# SELECTED EXCERPT
begin

MemoryError #57

joingreat · 2021-12-28T12:44:16Z

I m on windows 10 and jupyter environment, the audio file lasted 30 minutes, so I cut the file in 10 seconds each and then continue, on the first chunk0 file came across MemoryError.

Is the file still large for the situation? I followed the link :
https://colab.research.google.com/github/timsainb/noisereduce/blob/master/notebooks/1.0-test-noise-reduction.ipynb#scrollTo=E5UkLtmT3xy3, the sample only lasted four seconds.

Or the paramter tuning would help for this ?

myaudio = AudioSegment.from_file(('myaudio.wav') , "wav") 
chunk_length_ms = 10000 # pydub calculates in millisec
chunks = make_chunks(myaudio, chunk_length_ms) #Make chunks of one sec

#Export all of the individual chunks as wav files

for i, chunk in enumerate(chunks):
    chunk_name = "chunk{0}.wav".format(i)
    print ("exporting", chunk_name)
    chunk.export(chunk_name, format="wav")

data, rate = sf.read('chunk0.wav')
data = data

reduced_noise = nr.reduce_noise(y = data, sr=rate, n_std_thresh_stationary=1.5,stationary=True)

MemoryError: Unable to allocate 197. GiB for an array with shape (441000, 60002) and data type float64

The text was updated successfully, but these errors were encountered:

vaastav · 2021-12-31T22:05:33Z

I am getting the same error with a 800KB file that lasts 5 seconds in duration.
This is the error I get:

MemoryError: Unable to allocate array with shape (199898, 60002) and data type float64

timsainb · 2021-12-31T23:54:48Z

What is the shape of the input data?

vaastav · 2022-01-01T00:34:47Z

The shape of my input data is (199898, 2) and sample rate is 44100

timsainb · 2022-01-01T22:58:52Z

There should be no problem with data size, I've run the algorithm on 30 mins+ files (there are params to do chunking for you).

Can you try transposing the array? It might be that the input is channels x samples rather than samples x channels. If so I should make a PR to give a warning if a greater number of channels than samples are present.

joingreat · 2022-01-04T05:04:24Z

@timsainb ,Thanks for the reply

What is the shape of the input data?

data[:3]

array([[ 0.00000000e+00, 0.00000000e+00],
[ 0.00000000e+00, 0.00000000e+00],
[-3.05175781e-05, 0.00000000e+00]])

data.shape
(441000, 2)

rate
44100

There should be no problem with data size, I've run the algorithm on 30 mins+ files (there are params to do chunking for you).

end

# DATASET CONTENT

begin

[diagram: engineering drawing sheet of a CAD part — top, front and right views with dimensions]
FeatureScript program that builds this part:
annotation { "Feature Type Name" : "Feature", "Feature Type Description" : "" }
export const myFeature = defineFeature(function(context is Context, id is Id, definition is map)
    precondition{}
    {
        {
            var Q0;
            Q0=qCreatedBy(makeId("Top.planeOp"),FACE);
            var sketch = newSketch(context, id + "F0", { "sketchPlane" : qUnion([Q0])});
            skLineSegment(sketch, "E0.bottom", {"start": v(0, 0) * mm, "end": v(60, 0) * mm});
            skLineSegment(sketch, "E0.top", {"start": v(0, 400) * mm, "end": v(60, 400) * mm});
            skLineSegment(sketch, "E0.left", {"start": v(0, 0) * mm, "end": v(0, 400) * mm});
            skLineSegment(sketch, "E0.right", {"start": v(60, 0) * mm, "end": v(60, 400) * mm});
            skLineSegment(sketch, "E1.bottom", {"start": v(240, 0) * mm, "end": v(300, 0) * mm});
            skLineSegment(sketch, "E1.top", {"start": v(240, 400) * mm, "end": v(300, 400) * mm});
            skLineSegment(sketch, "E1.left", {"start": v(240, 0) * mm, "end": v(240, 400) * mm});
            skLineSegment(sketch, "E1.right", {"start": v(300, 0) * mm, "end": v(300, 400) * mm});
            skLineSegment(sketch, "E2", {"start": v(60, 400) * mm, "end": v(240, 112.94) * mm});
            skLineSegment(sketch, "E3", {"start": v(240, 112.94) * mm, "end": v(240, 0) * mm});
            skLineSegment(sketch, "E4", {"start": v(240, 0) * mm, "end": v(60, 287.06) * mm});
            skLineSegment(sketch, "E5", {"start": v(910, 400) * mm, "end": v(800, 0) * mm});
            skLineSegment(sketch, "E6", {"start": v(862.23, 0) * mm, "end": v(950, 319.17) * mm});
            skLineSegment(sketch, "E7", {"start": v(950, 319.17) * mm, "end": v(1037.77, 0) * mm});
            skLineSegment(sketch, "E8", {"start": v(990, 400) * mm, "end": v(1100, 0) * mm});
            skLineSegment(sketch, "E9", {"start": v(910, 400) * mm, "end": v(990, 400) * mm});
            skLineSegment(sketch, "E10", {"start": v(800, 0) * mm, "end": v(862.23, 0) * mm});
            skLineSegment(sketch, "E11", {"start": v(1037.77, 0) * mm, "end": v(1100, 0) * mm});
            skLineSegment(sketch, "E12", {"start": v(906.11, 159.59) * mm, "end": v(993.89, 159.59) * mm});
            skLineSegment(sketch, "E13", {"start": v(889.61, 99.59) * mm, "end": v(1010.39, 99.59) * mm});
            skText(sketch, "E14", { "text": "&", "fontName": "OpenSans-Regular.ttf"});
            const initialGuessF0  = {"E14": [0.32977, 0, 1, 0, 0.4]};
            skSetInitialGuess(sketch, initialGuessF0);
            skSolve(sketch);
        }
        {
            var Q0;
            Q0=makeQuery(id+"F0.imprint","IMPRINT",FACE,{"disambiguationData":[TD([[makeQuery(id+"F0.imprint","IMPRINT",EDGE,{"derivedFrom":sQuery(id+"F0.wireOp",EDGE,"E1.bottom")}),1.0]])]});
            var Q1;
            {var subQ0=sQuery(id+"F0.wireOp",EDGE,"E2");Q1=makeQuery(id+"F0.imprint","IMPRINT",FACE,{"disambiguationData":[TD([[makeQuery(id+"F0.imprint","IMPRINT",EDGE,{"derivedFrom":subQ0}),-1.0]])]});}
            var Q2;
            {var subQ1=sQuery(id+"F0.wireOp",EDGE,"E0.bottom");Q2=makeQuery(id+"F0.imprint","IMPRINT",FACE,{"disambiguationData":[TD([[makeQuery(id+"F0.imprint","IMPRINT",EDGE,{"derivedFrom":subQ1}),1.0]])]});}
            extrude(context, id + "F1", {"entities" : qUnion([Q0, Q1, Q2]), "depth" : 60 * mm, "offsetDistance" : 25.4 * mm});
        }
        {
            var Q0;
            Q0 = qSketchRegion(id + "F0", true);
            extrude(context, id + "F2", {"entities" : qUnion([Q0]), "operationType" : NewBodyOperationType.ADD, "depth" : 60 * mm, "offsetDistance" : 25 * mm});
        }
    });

end

# YOUR GOAL
Reproduce the passage of the MemoryError thread from "joingreat · 2021-12-28T12:44:16Z" up to and including "came across MemoryError.", word for word. The rows have nothing to do with the MemoryError thread.

# CORRECT ANSWER
joingreat · 2021-12-28T12:44:16Z

I m on windows 10 and jupyter environment, the audio file lasted 30 minutes, so I cut the file in 10 seconds each and then continue, on the first chunk0 file came across MemoryError.